PROBLEM DETAILS
Please reproduce the following records exactly as they appear.

INPUT RECORDS
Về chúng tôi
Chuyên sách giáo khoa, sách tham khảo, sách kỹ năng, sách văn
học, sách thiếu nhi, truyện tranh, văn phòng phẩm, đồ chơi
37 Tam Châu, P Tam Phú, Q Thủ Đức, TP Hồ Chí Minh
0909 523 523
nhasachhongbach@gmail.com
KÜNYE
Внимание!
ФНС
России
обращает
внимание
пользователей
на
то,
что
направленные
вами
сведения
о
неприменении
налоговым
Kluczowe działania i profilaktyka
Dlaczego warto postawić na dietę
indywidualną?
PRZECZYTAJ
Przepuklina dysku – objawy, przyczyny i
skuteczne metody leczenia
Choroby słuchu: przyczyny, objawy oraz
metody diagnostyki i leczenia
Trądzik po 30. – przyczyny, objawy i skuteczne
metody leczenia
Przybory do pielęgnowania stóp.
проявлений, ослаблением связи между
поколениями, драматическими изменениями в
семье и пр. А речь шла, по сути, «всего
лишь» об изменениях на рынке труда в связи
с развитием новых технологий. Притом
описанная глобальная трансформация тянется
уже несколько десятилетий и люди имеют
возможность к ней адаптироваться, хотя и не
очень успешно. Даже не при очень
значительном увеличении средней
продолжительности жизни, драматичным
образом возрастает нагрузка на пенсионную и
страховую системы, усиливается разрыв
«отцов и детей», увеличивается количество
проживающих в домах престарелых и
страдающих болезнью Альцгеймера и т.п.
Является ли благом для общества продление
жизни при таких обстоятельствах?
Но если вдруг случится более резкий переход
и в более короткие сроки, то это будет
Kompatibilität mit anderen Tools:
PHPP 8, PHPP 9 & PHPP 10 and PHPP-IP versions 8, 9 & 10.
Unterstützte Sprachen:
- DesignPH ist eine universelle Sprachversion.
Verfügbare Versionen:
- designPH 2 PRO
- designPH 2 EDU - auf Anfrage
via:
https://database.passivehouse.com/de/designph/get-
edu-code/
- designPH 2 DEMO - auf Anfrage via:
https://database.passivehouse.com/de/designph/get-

SOLVED EXERCISE
Về chúng tôi
Chuyên sách giáo khoa, sách tham khảo, sách kỹ năng, sách văn
học, sách thiếu nhi, truyện tranh, văn phòng phẩm, đồ chơi
37 Tam Châu, P Tam Phú, Q Thủ Đức, TP Hồ Chí Minh
0909 523 523
nhasachhongbach@gmail.com
KÜNYE
Внимание!
ФНС
России
обращает
внимание
пользователей
на
то,
что
направленные
вами
сведения
о
неприменении
налоговым
Kluczowe działania i profilaktyka
Dlaczego warto postawić na dietę
indywidualną?
PRZECZYTAJ
Przepuklina dysku – objawy, przyczyny i
skuteczne metody leczenia
Choroby słuchu: przyczyny, objawy oraz
metody diagnostyki i leczenia
Trądzik po 30. – przyczyny, objawy i skuteczne
metody leczenia
Przybory do pielęgnowania stóp.
проявлений, ослаблением связи между
поколениями, драматическими изменениями в
семье и пр. А речь шла, по сути, «всего
лишь» об изменениях на рынке труда в связи
с развитием новых технологий. Притом
описанная глобальная трансформация тянется
уже несколько десятилетий и люди имеют
возможность к ней адаптироваться, хотя и не
очень успешно. Даже не при очень
значительном увеличении средней
продолжительности жизни, драматичным
образом возрастает нагрузка на пенсионную и
страховую системы, усиливается разрыв
«отцов и детей», увеличивается количество
проживающих в домах престарелых и
страдающих болезнью Альцгеймера и т.п.
Является ли благом для общества продление
жизни при таких обстоятельствах?
Но если вдруг случится более резкий переход
и в более короткие сроки, то это будет
Kompatibilität mit anderen Tools:
PHPP 8, PHPP 9 & PHPP 10 and PHPP-IP versions 8, 9 & 10.
Unterstützte Sprachen:
- DesignPH ist eine universelle Sprachversion.
Verfügbare Versionen:
- designPH 2 PRO
- designPH 2 EDU - auf Anfrage
via:
https://database.passivehouse.com/de/designph/get-
edu-code/
- designPH 2 DEMO - auf Anfrage via:
https://database.passivehouse.com/de/designph/get-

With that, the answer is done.